Si la Suisse caracole en tête des classements des pays les
plus innovants au monde c’est en partie grâce à sa capacité à attirer des
talents et des savoir-faire étrangers. Et les jeunes talents français font partie de ses cibles.
Sans énumérer toutes les raisons qui font de la Suisse le
numéro un en matière d’innovation selon l’édition 2012-2013 du rapport sur la
compétitivité mondiale du World Economic Forum, il en est une qui sonne comme
une évidence. « La Suisse est le
seul pays au monde où les chercheurs sont mieux payés que les footballeurs»,
a résumé le professeur Dominique Foray, président de la chaire de management de
l’innovation de l’Ecole polytechnique fédérale de Lausanne (APFL) lors d’une
présentation organisée par le Swiss Business Hub le 19 septembre à Paris. Et le
professeur, d’origine française, d’ajouter : « Le campus de l’EPFL est le plus internationalisé au monde :
dans mon département par exemple, il n’y a qu’un seul Suisse ! ».

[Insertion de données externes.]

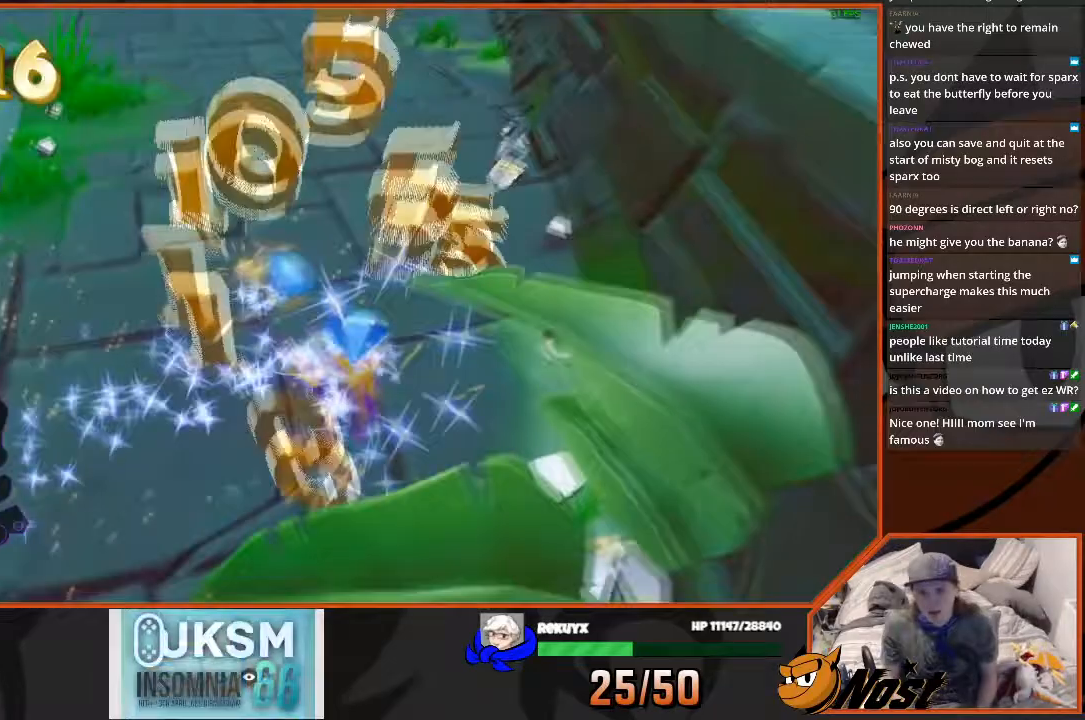
{"buttons": [], "left_stick": "up-left", "right_stick": "center", "events": [[234, "left_stick", "left"], [501, "left_stick", "up-left"]]}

Mais il ne suffit pas de poser de l’argent sur la table,
fut-il suisse, pour attirer les talents étrangers. La confédération s’est ainsi
attelée à monter six projets dans le cadre du programme européen Future
Emerging Technologies Flagship qui vise à soutenir la recherche sur les
technologies à fort impact technologique et sociétal. Il s’agit de programmes
longs (sur dix ans) dont l’initiative et le pilotage sont financés par la
Suisse tandis que les industriels impliqués s’engagent à verser entre 50 % et
100 % des sommes versées par Bruxelles. Et ces dernières sont colossales :
un milliard d’euros sur dix ans par initiative !

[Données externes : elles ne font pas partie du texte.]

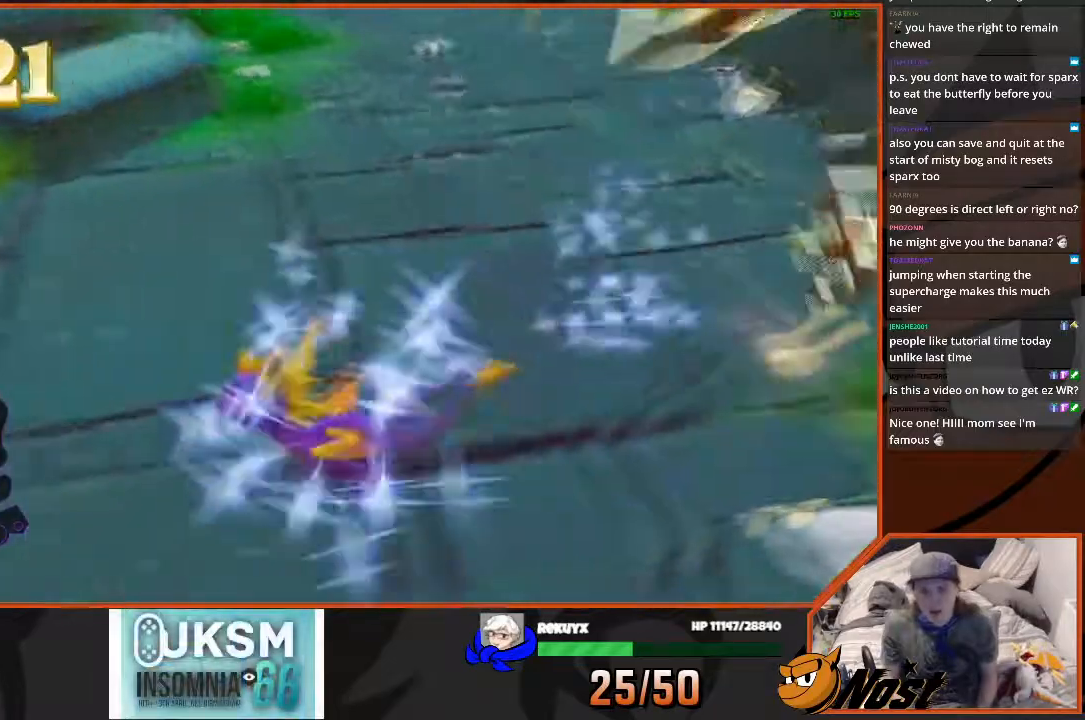
{"buttons": ["SQUARE"], "left_stick": "right", "right_stick": "center", "events": [[66, "SQUARE", "down"], [266, "left_stick", "up-right"], [433, "left_stick", "right"]]}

Voici trois exemples de ces programmes :
1- Le projet FuturICT. Ce programme se donne pour ambition d’élaborer de nouveaux systèmes informatiques ne s’attachant
pas tant à leurs composants qu’à leurs intéractions. « Quand le crach boursier
du 6 mai 2010 a eu lieu il a fallu ensuite six mois d’investigation pour se
rendre compte que l’origine n’était pas humaine, mais informatique. Les bases
de données sont le pétrole du 21ème siècle et nous devons apprendre
à la raffiner », résume le Docteur Dirk Hebling, de la chaire de
sociologie, simulation et modélisation de l’Ecole polytechnique fédérale de
Zürich (EPFZ). LE CNRS et l’EHESS figurent parmi les 35 instituts de recherche
partenaires. Dans ce domaine, comme dans d’autres secteurs, l’excellence
française séduit, en particulier celle exercée dans les mathématiques. « L’EPFL est par exemple très attentive
à ce que font les jeunes diplômés français », confirme Dominique
Foray.
2- Human Brain Project. Même si ces projets n’impliquent pas, du moins dans un
premier temps, les entreprises de taille moyenne, les savoir-faire français,
incontestables dans le data mining (le fameux raffinage des données), font que
certaines petites structures collaborent déjà avec ces grands projets. C’est le
cas du programme Human Brain Project qui doit être présenté à la Commission
européenne le 23 octobre prochain. Il a pour ambition de combiner les acquis de
la médecine, des neurosciences et des mathématiques pour mettre en place de
nouveaux outils technologiques destinés à une meilleure connaissance du cerveau
humain. « Nous travaillons avec 21
pays et 70 collaborateurs dont de grands instituts comme le CNRS, le Commissariat
à l’énergie atomique ou l’Institut Pasteur, mais aussi une PME française qui
travaille sur le data mining », détaille le Docteur Richard
Frackowiak, chef du département de neurosciences cliniques du centre
hospitalier du canton de Vaud.
3- Guardian Angels. C’est en revanche une multinationale française, STM
Microelectronics, qui fournira au projet Guardian Angels, qui a pour objectif
de développer des systèmes intelligents autonomes d’informations personnalisées
dans le domaine de la santé, sa technologie « zero power » permettant
à des plateformes informatiques très sophistiquées d’être quasi autonomes sur
le plan énergétique.
Pharaoniques, ces projets menés sur un petit territoire
comme celui de la Suisse ont forcément besoin d’énergies extérieures, qui
travaillent à ce que la Suisse conserve sa place de champion en matière d’innovation.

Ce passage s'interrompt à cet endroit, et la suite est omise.